Jetzt hat Milberg alles erzählt, was zu erzählen ist.
“Ich zieh‘ dann mal weiter”, sagt er. Dreht schwungvoll auf dem Absatz und setzt den ersten forschen Schritt in Richtung Ausgang.
Es ist alles ein bisschen eng bei der “Blue Hour”. Und so begibt es sich, dass der strebende Herr Milberg abrupt bremsen muss. Denn er eilt geradewegs in den Rücken einer blonden Dame.
Milberg also stoppt, nichtsdestotrotz touchiert seine bemerkenswerte Nase fast das trapezförmige Rückendekolleté der Schönen. Die freie Schulterpartie sieht recht appetitlich aus. Und sie scheint verführerisch zu duften. Milbergs Nase wittert.

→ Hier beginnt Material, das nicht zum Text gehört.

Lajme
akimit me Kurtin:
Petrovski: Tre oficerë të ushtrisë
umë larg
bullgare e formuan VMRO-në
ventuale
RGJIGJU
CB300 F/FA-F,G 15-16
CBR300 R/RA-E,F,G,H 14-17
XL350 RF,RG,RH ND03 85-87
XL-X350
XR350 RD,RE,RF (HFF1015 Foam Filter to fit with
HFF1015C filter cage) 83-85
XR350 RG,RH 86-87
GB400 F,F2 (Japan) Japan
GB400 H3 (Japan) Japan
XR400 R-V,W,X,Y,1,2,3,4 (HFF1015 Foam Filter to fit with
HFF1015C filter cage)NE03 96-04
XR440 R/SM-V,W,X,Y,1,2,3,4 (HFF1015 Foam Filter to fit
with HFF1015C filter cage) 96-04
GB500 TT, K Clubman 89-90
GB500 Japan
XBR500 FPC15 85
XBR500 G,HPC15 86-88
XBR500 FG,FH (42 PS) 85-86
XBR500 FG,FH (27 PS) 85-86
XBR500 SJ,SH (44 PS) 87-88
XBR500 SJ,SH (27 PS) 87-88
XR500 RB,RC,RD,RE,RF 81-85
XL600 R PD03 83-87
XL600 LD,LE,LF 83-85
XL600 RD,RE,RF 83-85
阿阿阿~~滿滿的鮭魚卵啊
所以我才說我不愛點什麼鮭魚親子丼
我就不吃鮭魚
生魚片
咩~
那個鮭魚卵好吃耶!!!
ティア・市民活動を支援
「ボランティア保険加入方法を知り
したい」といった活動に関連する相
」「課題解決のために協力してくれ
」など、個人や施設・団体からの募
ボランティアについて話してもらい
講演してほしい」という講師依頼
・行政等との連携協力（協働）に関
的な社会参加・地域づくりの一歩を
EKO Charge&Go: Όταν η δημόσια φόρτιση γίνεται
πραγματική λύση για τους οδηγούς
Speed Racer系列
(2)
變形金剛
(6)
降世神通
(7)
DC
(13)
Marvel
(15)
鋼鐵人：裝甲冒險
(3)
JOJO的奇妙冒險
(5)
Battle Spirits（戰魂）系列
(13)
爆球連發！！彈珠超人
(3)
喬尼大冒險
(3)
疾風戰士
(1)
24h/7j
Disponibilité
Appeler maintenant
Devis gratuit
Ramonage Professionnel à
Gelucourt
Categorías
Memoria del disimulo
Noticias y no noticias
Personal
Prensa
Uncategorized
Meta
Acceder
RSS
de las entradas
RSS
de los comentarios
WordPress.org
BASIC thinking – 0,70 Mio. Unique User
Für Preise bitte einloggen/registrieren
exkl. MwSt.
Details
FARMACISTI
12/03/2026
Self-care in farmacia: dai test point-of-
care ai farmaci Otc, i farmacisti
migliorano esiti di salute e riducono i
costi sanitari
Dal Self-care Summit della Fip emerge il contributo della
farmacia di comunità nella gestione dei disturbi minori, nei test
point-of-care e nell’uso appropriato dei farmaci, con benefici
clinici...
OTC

Dann besinnt sich der Schauspieler, der vor einem Jahr mit dem “Champagne-Preis für Lebensfreude” ausgezeichnet worden ist. Er zieht die Nase zurück und umrundet die Unbekannte.
Baut sich vor ihr auf – nun kann man sich in die Augen sehen. Nun wird man Lebensfreude austauschen, und sie darf ihn bewundern.
Die Dame quiekt – übrigens ist auch das Dekolleté an der Vorderfront sehenswert – ein klein wenig. Sie freut sich, denn sie erkennt den Knitter-Kommissar.

Milberg seinerseits ist so amüsiert nicht.
Das ist doch die Maren Gilzer!
Die “Dschungel”-Königin!
Die mit den tolltollen Quoten!
Die stiehlt ihm doch glatt die Show.
Säuerlich sein Lächeln, kurz der Smalltalk, mürrisch der Abgang.
Maren sieht ihm nach und hat ihn schon vergessen.
Blöd gelaufen für Herrn Milberg. Das war jetzt mal kein Premium-Auftritt.
Also, schnell raus in die rauschende Stadt. Irgendwo dort wird er doch wohl den nächsten Applaus exklusiv für sich haben.